Ve bunca şeyin sonunda Barış’la ikimiz hayatımızın en büyük macerasını yaşadığımıza karar verdik. Çok yorucu bir 2 gün geçirmiştik, ben bir kısmını hatırlamıyorum ama Barış’ın gözleri herşeyi anlatıyordu. Göz altları morarmış ve çökmüştü. Sanki benimle birlikte o da sancı çekmiş gibiydi onca saat.

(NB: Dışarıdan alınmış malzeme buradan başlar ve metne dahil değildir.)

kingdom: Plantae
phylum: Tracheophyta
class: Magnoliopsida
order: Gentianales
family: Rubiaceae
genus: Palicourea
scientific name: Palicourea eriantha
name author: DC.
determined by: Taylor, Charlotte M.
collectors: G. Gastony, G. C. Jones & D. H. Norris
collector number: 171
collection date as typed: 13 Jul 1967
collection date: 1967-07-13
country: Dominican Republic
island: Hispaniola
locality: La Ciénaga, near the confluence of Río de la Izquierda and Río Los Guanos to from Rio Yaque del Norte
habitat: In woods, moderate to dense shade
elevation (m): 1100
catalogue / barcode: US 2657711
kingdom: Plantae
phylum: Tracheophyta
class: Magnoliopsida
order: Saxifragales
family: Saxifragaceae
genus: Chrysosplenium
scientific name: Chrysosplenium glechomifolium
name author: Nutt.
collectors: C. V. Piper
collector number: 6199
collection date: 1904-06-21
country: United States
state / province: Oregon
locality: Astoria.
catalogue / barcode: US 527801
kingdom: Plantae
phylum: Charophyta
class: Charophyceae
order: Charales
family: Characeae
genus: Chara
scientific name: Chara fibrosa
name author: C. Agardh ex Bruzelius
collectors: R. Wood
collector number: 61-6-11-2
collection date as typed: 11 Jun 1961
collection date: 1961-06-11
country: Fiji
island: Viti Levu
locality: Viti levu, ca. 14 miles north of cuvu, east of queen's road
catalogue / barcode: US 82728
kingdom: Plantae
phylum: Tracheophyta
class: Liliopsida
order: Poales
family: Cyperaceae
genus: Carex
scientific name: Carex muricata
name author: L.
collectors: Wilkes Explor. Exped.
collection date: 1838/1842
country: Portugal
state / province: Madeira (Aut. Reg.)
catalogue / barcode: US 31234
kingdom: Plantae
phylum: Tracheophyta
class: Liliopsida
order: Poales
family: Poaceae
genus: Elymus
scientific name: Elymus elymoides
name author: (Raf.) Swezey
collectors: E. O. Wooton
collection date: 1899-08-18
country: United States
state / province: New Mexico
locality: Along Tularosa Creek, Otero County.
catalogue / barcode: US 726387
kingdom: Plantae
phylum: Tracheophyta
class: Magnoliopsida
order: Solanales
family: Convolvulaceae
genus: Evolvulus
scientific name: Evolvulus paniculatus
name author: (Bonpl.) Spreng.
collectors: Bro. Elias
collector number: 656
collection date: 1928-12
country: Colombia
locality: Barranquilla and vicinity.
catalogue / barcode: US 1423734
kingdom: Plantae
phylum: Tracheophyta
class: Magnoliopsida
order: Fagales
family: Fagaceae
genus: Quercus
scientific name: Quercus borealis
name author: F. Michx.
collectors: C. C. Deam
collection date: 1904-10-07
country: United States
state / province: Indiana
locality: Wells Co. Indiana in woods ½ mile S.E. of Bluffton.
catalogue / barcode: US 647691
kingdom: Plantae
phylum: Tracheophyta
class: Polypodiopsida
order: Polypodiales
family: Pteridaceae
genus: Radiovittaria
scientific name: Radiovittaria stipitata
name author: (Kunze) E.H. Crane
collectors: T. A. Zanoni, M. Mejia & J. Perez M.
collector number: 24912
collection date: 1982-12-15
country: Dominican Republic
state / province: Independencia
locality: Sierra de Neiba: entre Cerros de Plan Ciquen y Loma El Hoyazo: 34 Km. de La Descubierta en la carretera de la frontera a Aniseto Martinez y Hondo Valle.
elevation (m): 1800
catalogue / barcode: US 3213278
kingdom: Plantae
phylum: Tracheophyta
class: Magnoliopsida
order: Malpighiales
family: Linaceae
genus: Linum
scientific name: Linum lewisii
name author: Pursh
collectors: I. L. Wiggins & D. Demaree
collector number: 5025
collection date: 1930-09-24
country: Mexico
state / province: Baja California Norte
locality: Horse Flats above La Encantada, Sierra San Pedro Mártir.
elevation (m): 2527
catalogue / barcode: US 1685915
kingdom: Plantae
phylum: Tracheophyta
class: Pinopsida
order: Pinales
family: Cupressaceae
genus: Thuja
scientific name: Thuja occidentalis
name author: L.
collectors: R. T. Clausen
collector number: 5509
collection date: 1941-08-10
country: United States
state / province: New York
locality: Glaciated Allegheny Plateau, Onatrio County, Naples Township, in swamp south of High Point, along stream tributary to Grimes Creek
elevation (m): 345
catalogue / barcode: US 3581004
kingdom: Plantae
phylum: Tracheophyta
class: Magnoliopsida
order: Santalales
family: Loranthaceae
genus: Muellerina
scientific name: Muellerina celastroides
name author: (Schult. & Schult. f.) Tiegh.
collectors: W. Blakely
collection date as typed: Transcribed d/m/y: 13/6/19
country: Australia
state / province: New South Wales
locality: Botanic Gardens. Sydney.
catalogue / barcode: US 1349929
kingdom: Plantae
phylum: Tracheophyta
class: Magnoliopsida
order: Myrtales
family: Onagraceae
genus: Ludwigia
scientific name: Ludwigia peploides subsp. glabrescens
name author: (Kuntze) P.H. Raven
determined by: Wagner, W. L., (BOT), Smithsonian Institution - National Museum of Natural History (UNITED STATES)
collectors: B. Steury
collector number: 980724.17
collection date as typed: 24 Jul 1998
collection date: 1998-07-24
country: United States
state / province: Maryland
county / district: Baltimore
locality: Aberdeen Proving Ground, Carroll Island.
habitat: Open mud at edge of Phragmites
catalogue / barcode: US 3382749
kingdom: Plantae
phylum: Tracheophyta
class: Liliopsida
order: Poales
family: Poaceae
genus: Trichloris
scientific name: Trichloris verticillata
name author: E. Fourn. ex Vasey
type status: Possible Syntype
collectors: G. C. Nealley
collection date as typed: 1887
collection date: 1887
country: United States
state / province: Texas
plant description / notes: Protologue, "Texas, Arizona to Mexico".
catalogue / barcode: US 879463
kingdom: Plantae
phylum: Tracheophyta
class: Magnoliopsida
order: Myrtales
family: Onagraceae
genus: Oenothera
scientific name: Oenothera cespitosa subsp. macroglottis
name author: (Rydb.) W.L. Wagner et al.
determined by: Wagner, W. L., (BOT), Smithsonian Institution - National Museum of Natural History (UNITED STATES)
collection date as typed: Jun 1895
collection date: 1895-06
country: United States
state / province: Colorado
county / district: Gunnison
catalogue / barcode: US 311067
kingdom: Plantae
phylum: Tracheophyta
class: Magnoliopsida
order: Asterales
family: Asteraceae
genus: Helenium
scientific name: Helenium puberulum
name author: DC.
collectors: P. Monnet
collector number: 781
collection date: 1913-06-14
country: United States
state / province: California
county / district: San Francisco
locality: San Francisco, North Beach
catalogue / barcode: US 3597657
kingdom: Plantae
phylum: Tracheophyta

Sonradan öğrendiğim kadarıyla ben odamda kızımın gelmesi için çabalarken dışardaki herkes, ailem, arkadaşlarım herkes bu kadar uzun sürmesinden dolayı çok endişeli biraz da sanırım bana kızgınlarmış. Neden bu kadar inat ediyor diyenler olmuş. Hatta önceden konuştuğumuz onca şeye rağmen Barış bile doktorumuza bir ara “bir şeyler yapın artık, müdahale edin” gibi bir şeyler söylemiş. Ama mükemmel doktorumuz yine standart bir doktordan beklenmeyen yanıtı vererek buna Şebnem’in kendisi karar vermeli demiş.

Bu süreçte en hoşuma giden cümlelerden biri ise yine Ayca’ya ait. İlk geldiği andan itibaren her doğumun kendine has olduğunu ve yavaş ya da hızlı diye bir şey olmadığını bu sürecin başından sonuna bize has olduğunu ve böyle ilerlemesi gerektiği için böyle ilerlediğini hatırlattı bana. Ve bu bence duyduğum en güzel ve beni rahatlatan şeylerden biriydi. O yüzden herkes kendisi için bunu düşünmeli bence. Ne yaşanırsa yaşansın bu tamamen size özel. Sizin hikayeniz bu.

Ve gelelim tanrıça gibi hissetme kısmına. Evet bu gerçekten oluyor. Kendinizi çok büyük bir doğa olayının bir parçası gibi hissediyorsunuz. Çok güçlü ve her şeyin üstesinden gelebilecek bir hisle eve dönüyorsunuz. Ve evet bu doğru bence. Her birimiz, her bir kadın ama özellikle kendisi ve bebeği için ne olursa olsun göğüsleyebilen kadın bir tanrıçadır. Ve bu mükemmel doğa üstü olaya hayat arkadaşınız, eşiniz, sevgiliniz yani miniğinizin babası da bir yerlerden ortak olmalı ve bu büyülü anı o da yaşamalı.

En başta her anımda benimle olduğu için biricik eşime, sevgilime, tüm kararlarda yanımızda olduğu için süper doktorumuza, elimi hiç bırakmadığı için doğum meleğimiz Ayca’ya, iki gün boyunca yanımızda olma çabasıyla bizi bırakmayan canım arkadaşım Elif’e, panik yapmadan bizim söylediklerimize saygı gösteren canım anneme ve uzaklarda olsa da endişe ile bizi bekleyen tüm sevdiklerimize çok teşekkürler.